- Provided records:
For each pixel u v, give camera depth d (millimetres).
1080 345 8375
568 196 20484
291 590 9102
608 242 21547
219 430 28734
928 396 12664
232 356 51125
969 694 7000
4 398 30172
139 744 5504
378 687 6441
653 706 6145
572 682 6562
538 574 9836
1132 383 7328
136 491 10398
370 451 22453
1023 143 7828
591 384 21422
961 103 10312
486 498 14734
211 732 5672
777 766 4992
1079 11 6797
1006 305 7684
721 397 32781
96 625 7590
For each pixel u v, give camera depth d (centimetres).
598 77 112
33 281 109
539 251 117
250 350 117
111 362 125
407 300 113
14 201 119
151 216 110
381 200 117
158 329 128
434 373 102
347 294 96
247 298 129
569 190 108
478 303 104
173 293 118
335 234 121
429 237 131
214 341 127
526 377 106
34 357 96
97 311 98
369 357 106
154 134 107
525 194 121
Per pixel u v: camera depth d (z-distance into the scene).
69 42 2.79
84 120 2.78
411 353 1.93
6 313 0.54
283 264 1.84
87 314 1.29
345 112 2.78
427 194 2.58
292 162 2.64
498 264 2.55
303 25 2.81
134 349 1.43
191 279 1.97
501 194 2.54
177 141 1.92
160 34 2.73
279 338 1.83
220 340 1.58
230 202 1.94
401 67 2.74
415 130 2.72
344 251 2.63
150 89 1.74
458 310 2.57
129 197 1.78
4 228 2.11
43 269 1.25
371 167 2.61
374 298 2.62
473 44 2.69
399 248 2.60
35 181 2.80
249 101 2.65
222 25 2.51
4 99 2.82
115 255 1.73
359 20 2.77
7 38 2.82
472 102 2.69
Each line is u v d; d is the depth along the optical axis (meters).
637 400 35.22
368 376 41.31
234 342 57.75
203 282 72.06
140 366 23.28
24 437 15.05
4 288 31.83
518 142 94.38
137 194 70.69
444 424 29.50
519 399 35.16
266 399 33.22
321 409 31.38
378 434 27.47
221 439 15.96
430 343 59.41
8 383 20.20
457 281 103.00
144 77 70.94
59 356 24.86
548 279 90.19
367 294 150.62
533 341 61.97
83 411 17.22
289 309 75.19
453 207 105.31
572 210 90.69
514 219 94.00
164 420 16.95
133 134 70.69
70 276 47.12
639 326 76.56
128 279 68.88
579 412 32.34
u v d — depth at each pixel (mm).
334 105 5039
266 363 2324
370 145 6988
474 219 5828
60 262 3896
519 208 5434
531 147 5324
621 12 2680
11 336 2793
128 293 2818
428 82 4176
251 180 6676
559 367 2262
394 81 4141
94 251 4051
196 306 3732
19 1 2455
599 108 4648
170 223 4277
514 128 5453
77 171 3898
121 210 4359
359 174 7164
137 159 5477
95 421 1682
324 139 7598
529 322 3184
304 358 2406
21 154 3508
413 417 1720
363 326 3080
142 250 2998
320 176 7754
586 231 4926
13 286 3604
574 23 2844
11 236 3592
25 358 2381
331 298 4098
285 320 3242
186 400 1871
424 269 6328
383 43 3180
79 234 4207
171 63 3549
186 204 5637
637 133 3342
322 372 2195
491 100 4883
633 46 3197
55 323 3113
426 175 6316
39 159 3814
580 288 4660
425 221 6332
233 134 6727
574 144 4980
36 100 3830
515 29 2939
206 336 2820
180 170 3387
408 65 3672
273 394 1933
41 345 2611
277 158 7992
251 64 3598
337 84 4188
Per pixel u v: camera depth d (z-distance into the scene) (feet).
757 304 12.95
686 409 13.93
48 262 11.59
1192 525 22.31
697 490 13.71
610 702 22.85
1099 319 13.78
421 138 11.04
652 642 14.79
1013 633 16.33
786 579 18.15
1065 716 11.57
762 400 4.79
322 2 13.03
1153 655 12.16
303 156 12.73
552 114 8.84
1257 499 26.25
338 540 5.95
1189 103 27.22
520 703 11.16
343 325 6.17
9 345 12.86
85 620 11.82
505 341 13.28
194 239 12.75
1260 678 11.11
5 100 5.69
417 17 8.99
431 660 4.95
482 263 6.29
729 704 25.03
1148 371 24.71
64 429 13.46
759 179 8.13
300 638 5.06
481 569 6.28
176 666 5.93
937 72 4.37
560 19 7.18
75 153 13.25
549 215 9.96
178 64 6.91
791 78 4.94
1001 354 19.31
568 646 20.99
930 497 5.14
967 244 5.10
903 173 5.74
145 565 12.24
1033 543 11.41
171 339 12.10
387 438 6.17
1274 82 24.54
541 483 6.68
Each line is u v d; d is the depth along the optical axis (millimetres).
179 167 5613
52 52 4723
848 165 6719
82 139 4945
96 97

- The problem:
The answer must be an exact copy of every entry.

- Problem solution:
For each pixel u v, give camera depth d (millimetres).
1080 345 8375
568 196 20484
291 590 9102
608 242 21547
219 430 28734
928 396 12664
232 356 51125
969 694 7000
4 398 30172
139 744 5504
378 687 6441
653 706 6145
572 682 6562
538 574 9836
1132 383 7328
136 491 10398
370 451 22453
1023 143 7828
591 384 21422
961 103 10312
486 498 14734
211 732 5672
777 766 4992
1079 11 6797
1006 305 7684
721 397 32781
96 625 7590
For each pixel u v, give camera depth d (centimetres).
598 77 112
33 281 109
539 251 117
250 350 117
111 362 125
407 300 113
14 201 119
151 216 110
381 200 117
158 329 128
434 373 102
347 294 96
247 298 129
569 190 108
478 303 104
173 293 118
335 234 121
429 237 131
214 341 127
526 377 106
34 357 96
97 311 98
369 357 106
154 134 107
525 194 121
Per pixel u v: camera depth d (z-distance into the scene).
69 42 2.79
84 120 2.78
411 353 1.93
6 313 0.54
283 264 1.84
87 314 1.29
345 112 2.78
427 194 2.58
292 162 2.64
498 264 2.55
303 25 2.81
134 349 1.43
191 279 1.97
501 194 2.54
177 141 1.92
160 34 2.73
279 338 1.83
220 340 1.58
230 202 1.94
401 67 2.74
415 130 2.72
344 251 2.63
150 89 1.74
458 310 2.57
129 197 1.78
4 228 2.11
43 269 1.25
371 167 2.61
374 298 2.62
473 44 2.69
399 248 2.60
35 181 2.80
249 101 2.65
222 25 2.51
4 99 2.82
115 255 1.73
359 20 2.77
7 38 2.82
472 102 2.69
Each line is u v d; d is the depth along the optical axis (meters).
637 400 35.22
368 376 41.31
234 342 57.75
203 282 72.06
140 366 23.28
24 437 15.05
4 288 31.83
518 142 94.38
137 194 70.69
444 424 29.50
519 399 35.16
266 399 33.22
321 409 31.38
378 434 27.47
221 439 15.96
430 343 59.41
8 383 20.20
457 281 103.00
144 77 70.94
59 356 24.86
548 279 90.19
367 294 150.62
533 341 61.97
83 411 17.22
289 309 75.19
453 207 105.31
572 210 90.69
514 219 94.00
164 420 16.95
133 134 70.69
70 276 47.12
639 326 76.56
128 279 68.88
579 412 32.34
u v d — depth at each pixel (mm).
334 105 5039
266 363 2324
370 145 6988
474 219 5828
60 262 3896
519 208 5434
531 147 5324
621 12 2680
11 336 2793
128 293 2818
428 82 4176
251 180 6676
559 367 2262
394 81 4141
94 251 4051
196 306 3732
19 1 2455
599 108 4648
170 223 4277
514 128 5453
77 171 3898
121 210 4359
359 174 7164
137 159 5477
95 421 1682
324 139 7598
529 322 3184
304 358 2406
21 154 3508
413 417 1720
363 326 3080
142 250 2998
320 176 7754
586 231 4926
13 286 3604
574 23 2844
11 236 3592
25 358 2381
331 298 4098
285 320 3242
186 400 1871
424 269 6328
383 43 3180
79 234 4207
171 63 3549
186 204 5637
637 133 3342
322 372 2195
491 100 4883
633 46 3197
55 323 3113
426 175 6316
39 159 3814
580 288 4660
425 221 6332
233 134 6727
574 144 4980
36 100 3830
515 29 2939
206 336 2820
180 170 3387
408 65 3672
273 394 1933
41 345 2611
277 158 7992
251 64 3598
337 84 4188
Per pixel u v: camera depth d (z-distance into the scene) (feet).
757 304 12.95
686 409 13.93
48 262 11.59
1192 525 22.31
697 490 13.71
610 702 22.85
1099 319 13.78
421 138 11.04
652 642 14.79
1013 633 16.33
786 579 18.15
1065 716 11.57
762 400 4.79
322 2 13.03
1153 655 12.16
303 156 12.73
552 114 8.84
1257 499 26.25
338 540 5.95
1189 103 27.22
520 703 11.16
343 325 6.17
9 345 12.86
85 620 11.82
505 341 13.28
194 239 12.75
1260 678 11.11
5 100 5.69
417 17 8.99
431 660 4.95
482 263 6.29
729 704 25.03
1148 371 24.71
64 429 13.46
759 179 8.13
300 638 5.06
481 569 6.28
176 666 5.93
937 72 4.37
560 19 7.18
75 153 13.25
549 215 9.96
178 64 6.91
791 78 4.94
1001 354 19.31
568 646 20.99
930 497 5.14
967 244 5.10
903 173 5.74
145 565 12.24
1033 543 11.41
171 339 12.10
387 438 6.17
1274 82 24.54
541 483 6.68
Each line is u v d; d is the depth along the optical axis (millimetres).
179 167 5613
52 52 4723
848 165 6719
82 139 4945
96 97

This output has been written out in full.